[Stored items]
BEGIN
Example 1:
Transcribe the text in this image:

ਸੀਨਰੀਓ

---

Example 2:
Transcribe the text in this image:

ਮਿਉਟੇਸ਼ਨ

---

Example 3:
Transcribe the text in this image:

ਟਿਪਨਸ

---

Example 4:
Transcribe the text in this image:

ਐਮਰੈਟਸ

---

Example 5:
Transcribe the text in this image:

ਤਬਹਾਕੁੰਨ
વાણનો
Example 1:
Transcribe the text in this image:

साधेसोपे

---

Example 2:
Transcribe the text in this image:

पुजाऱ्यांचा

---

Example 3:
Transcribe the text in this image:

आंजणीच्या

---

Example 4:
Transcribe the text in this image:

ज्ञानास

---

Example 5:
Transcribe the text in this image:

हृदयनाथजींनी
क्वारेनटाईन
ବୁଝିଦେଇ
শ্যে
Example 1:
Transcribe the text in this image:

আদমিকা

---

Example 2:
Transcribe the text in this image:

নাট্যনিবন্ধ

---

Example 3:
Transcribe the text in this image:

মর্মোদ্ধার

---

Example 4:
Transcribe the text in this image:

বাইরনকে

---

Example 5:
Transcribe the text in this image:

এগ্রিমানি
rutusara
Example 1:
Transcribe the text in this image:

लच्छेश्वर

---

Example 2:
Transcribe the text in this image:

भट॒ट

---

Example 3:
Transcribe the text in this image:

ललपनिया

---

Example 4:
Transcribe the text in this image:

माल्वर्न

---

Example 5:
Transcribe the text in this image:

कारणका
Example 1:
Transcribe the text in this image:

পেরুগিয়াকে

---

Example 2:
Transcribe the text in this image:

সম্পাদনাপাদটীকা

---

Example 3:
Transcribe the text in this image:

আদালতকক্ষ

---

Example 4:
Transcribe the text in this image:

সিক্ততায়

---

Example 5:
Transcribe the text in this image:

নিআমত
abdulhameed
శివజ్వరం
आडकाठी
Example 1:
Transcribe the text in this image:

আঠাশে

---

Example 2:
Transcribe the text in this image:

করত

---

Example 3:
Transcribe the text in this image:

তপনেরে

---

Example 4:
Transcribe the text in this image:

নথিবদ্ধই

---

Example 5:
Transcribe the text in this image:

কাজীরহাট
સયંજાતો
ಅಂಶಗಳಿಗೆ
END
For this task, print the records again exactly as they appear.

Example 1:
Transcribe the text in this image:

ਸੀਨਰੀਓ

---

Example 2:
Transcribe the text in this image:

ਮਿਉਟੇਸ਼ਨ

---

Example 3:
Transcribe the text in this image:

ਟਿਪਨਸ

---

Example 4:
Transcribe the text in this image:

ਐਮਰੈਟਸ

---

Example 5:
Transcribe the text in this image:

ਤਬਹਾਕੁੰਨ
વાણનો
Example 1:
Transcribe the text in this image:

साधेसोपे

---

Example 2:
Transcribe the text in this image:

पुजाऱ्यांचा

---

Example 3:
Transcribe the text in this image:

आंजणीच्या

---

Example 4:
Transcribe the text in this image:

ज्ञानास

---

Example 5:
Transcribe the text in this image:

हृदयनाथजींनी
क्वारेनटाईन
ବୁଝିଦେଇ
শ্যে
Example 1:
Transcribe the text in this image:

আদমিকা

---

Example 2:
Transcribe the text in this image:

নাট্যনিবন্ধ

---

Example 3:
Transcribe the text in this image:

মর্মোদ্ধার

---

Example 4:
Transcribe the text in this image:

বাইরনকে

---

Example 5:
Transcribe the text in this image:

এগ্রিমানি
rutusara
Example 1:
Transcribe the text in this image:

लच्छेश्वर

---

Example 2:
Transcribe the text in this image:

भट॒ट

---

Example 3:
Transcribe the text in this image:

ललपनिया

---

Example 4:
Transcribe the text in this image:

माल्वर्न

---

Example 5:
Transcribe the text in this image:

कारणका
Example 1:
Transcribe the text in this image:

পেরুগিয়াকে

---

Example 2:
Transcribe the text in this image:

সম্পাদনাপাদটীকা

---

Example 3:
Transcribe the text in this image:

আদালতকক্ষ

---

Example 4:
Transcribe the text in this image:

সিক্ততায়

---

Example 5:
Transcribe the text in this image:

নিআমত
abdulhameed
శివజ్వరం
आडकाठी
Example 1:
Transcribe the text in this image:

আঠাশে

---

Example 2:
Transcribe the text in this image:

করত

---

Example 3:
Transcribe the text in this image:

তপনেরে

---

Example 4:
Transcribe the text in this image:

নথিবদ্ধই

---

Example 5:
Transcribe the text in this image:

কাজীরহাট
સયંજાતો
ಅಂಶಗಳಿಗೆ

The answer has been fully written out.